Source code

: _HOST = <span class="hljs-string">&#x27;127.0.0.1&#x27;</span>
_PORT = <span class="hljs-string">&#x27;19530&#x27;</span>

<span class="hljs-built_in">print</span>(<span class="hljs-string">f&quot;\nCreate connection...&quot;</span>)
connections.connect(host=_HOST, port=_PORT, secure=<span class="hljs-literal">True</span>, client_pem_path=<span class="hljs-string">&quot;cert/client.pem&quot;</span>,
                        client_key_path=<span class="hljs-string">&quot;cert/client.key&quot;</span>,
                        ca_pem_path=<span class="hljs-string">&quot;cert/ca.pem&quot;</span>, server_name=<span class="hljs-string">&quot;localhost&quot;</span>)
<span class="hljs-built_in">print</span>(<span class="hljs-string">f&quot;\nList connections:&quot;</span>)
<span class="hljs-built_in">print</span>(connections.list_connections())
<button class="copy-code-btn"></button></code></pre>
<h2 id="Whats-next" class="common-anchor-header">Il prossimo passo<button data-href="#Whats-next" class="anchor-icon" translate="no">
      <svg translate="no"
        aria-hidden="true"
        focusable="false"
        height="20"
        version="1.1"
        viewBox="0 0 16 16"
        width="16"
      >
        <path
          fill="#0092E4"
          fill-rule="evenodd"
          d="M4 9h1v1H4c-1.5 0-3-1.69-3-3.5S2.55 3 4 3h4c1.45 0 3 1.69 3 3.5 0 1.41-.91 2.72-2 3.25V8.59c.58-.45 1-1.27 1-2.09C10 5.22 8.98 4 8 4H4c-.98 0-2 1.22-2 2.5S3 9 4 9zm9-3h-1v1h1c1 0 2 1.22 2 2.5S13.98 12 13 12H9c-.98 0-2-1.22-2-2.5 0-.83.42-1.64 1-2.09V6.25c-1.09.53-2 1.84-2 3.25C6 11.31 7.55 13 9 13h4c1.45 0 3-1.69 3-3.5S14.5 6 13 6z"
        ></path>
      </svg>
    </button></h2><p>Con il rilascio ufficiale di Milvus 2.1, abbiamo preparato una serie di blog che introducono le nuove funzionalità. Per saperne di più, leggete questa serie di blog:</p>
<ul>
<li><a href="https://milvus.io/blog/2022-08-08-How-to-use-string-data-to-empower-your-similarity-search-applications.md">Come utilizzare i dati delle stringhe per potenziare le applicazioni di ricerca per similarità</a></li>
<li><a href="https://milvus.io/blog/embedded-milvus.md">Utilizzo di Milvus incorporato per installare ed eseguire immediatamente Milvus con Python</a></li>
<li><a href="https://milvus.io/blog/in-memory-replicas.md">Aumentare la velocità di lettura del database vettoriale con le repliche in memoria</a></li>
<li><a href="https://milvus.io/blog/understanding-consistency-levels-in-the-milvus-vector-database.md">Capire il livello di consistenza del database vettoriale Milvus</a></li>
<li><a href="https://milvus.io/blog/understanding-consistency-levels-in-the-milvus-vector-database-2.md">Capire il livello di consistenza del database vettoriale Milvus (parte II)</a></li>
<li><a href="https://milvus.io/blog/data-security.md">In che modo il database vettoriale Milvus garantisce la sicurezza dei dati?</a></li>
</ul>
────────────────
From the entries above, extract every line where the word "span" appears.

: _HOST = <span class="hljs-string">&#x27;127.0.0.1&#x27;</span>
_PORT = <span class="hljs-string">&#x27;19530&#x27;</span>
<span class="hljs-built_in">print</span>(<span class="hljs-string">f&quot;\nCreate connection...&quot;</span>)
connections.connect(host=_HOST, port=_PORT, secure=<span class="hljs-literal">True</span>, client_pem_path=<span class="hljs-string">&quot;cert/client.pem&quot;</span>,
                        client_key_path=<span class="hljs-string">&quot;cert/client.key&quot;</span>,
                        ca_pem_path=<span class="hljs-string">&quot;cert/ca.pem&quot;</span>, server_name=<span class="hljs-string">&quot;localhost&quot;</span>)
<span class="hljs-built_in">print</span>(<span class="hljs-string">f&quot;\nList connections:&quot;</span>)
<span class="hljs-built_in">print</span>(connections.list_connections())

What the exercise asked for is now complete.